Aim of the task: Somewhere below is a line with "Croatian Therapists in San Francisco" and, later, a line with "Enhance your images with a glow effec..."; repeat those two lines and all the lines between them, exactly as they are.

Task data:

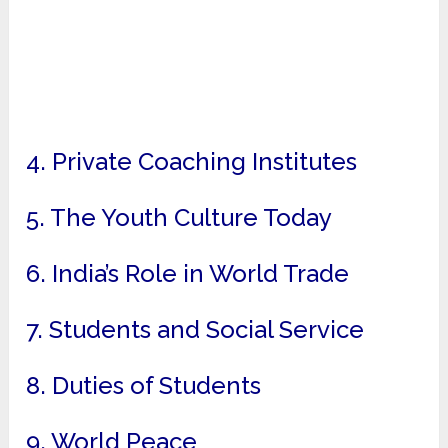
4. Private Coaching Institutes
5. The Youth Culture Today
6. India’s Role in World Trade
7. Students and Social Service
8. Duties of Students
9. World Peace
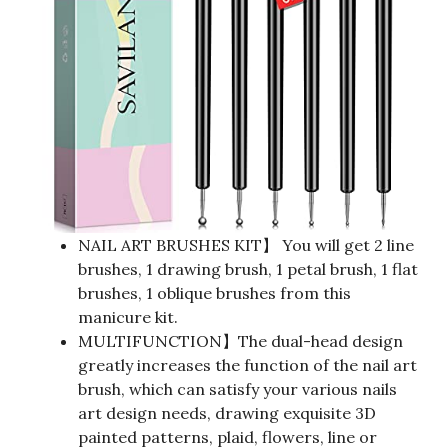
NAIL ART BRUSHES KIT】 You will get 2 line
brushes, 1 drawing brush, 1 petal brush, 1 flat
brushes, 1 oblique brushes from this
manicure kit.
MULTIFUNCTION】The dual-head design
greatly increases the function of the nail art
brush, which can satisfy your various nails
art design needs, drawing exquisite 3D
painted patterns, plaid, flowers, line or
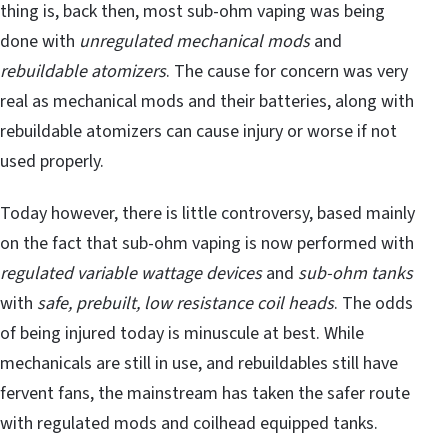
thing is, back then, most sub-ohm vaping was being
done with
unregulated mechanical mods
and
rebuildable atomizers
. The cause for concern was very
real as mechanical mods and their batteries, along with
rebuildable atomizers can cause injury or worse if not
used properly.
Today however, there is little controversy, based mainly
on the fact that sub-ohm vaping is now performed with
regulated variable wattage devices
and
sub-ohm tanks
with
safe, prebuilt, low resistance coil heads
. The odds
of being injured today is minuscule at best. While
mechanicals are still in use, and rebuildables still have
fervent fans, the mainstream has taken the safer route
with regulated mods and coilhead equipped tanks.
* * *
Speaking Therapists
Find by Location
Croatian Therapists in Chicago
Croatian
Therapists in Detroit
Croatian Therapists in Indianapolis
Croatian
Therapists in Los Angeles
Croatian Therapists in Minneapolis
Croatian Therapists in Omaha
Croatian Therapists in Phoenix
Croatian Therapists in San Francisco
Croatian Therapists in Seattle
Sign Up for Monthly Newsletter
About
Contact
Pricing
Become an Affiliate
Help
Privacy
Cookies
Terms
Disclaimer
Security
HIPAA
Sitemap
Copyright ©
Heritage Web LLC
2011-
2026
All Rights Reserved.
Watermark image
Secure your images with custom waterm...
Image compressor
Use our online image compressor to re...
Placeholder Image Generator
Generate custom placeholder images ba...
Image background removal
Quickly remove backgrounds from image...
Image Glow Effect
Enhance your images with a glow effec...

Reply to the exercise:
Croatian Therapists in San Francisco
Croatian Therapists in Seattle
Sign Up for Monthly Newsletter
About
Contact
Pricing
Become an Affiliate
Help
Privacy
Cookies
Terms
Disclaimer
Security
HIPAA
Sitemap
Copyright ©
Heritage Web LLC
2011-
2026
All Rights Reserved.
Watermark image
Secure your images with custom waterm...
Image compressor
Use our online image compressor to re...
Placeholder Image Generator
Generate custom placeholder images ba...
Image background removal
Quickly remove backgrounds from image...
Image Glow Effect
Enhance your images with a glow effec...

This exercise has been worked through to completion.